Shain Grain Carter, consultante fashion-business et professeure au Fashion Institute of Technology de New York, interprète cette tendance comme une réminiscence des « pussy hats» utilisés par les manifestantes étasuniennes à Washington en 2017. En ce sens, elle affirme comment le rose serait une couleur des nouvelles vagues du féminisme : « « Women are reclaiming this color as a way of empowerment at work, in politics, in finance, in media […] whether they’re trans women, young women, old women, middle-aged women, post-menopausal women, it doesn’t matter.» 

Barbie core reste relativement docile dans la sphère théorique. L’affirmation « Barbie is a girl boss now » par Grain Carter, marque un manque d’intersectionnalité, et est plutôt vaine au regard des rapports de classes sociales aujourd’hui. L’idée qu’il faut adopter des traits masculins pour réussir dans le monde des affaires montre que  l’expression passe au-dessus de la réalité des femmes de la classe ouvrière. Il sert de cheval de Troie à une fausse autonomisation des femmes qui doivent travailler à plein temps, rentrer à la maison et passer les heures qui restent à s’occuper de leur foyer, un deuxième travail. En vertical, c’est aussi une représentation de l’hégémonie culturelle qui s’impose sur le féminisme. Les femmes abandonnent leur puissance de classe, et vont commencer à réfléchir à leur ascension de classe personnelle, en termes de Robert Cox. Cela contribut à l’idée que les efforts d’une femme vis-à-vis de son environnement de travail doivent être exponentiellement plus importants que celui d’un homme qui occupe le même poste, en raison d’un besoin de prouver une aptitude ou de donner une légitimité à son poste.« Tu puedes ser lo que quieras ser»,  slogan populaire de Barbie (« Tu peux être ce que tu veux»),  ne sert pas à grand chose quand les inégalités de rapports économiques persistent non seulement en genre mais en classes. Dans cet ordre d’idée, le Barbie Core répond à une nécessité d’un Ligth Feminism pour pouvoir atteindre le quota contemporain de lutte sociale numérique mais surtout monétisable. 

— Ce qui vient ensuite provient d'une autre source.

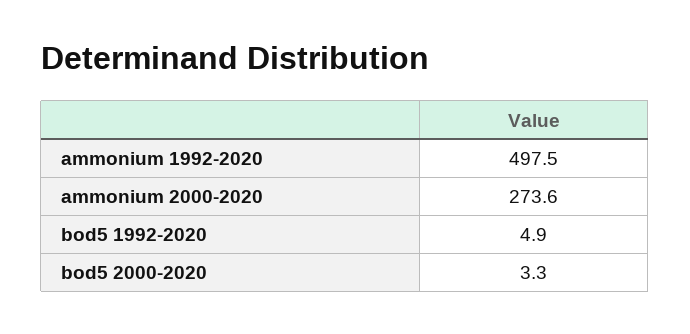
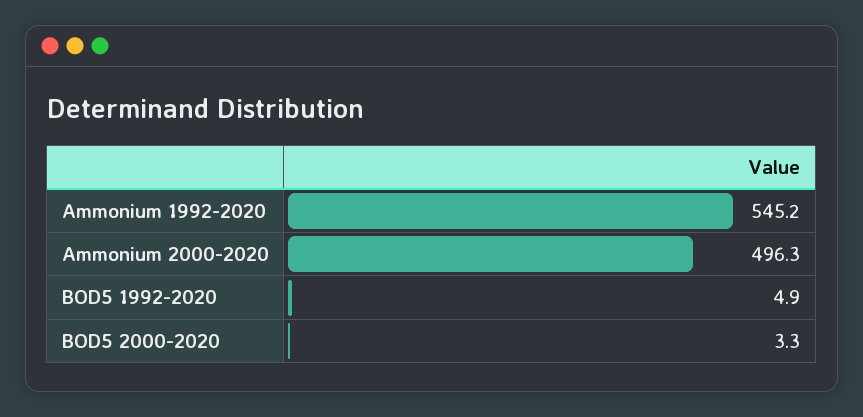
ammonium 1992-2020: 497.5 -> 545.2
ammonium 2000-2020: 273.6 -> 496.3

S’il y a une chose à retenir de cette analyse, c’est que quelle que soit la position d’une femme sur la féminité, elle sera toujours critiquée et jugée pour son choix. Son intelligence sera examinée en fonction de ses intérêts, on lui accordera plus ou moins de crédibilité pour la façon dont elle se perçoit, et on la traitera avec plus ou moins de respect pour ce qu’elle porte. L’apparition de tendances qui veulent donner du pouvoir aux femmes témoigne d’une frustration et d’un désir de changement. Cependant, jusqu’à présent, beaucoup de ces interprétations restent à un niveau superficiel et ne prennent pas en compte une vision transversale du problème. L’idéal serait d’atteindre une réalité dans laquelle la féminité, et par conséquent l’hyper féminité, n’est pas associée au niveau intellectuel ou au prestige qu’une personne mérite.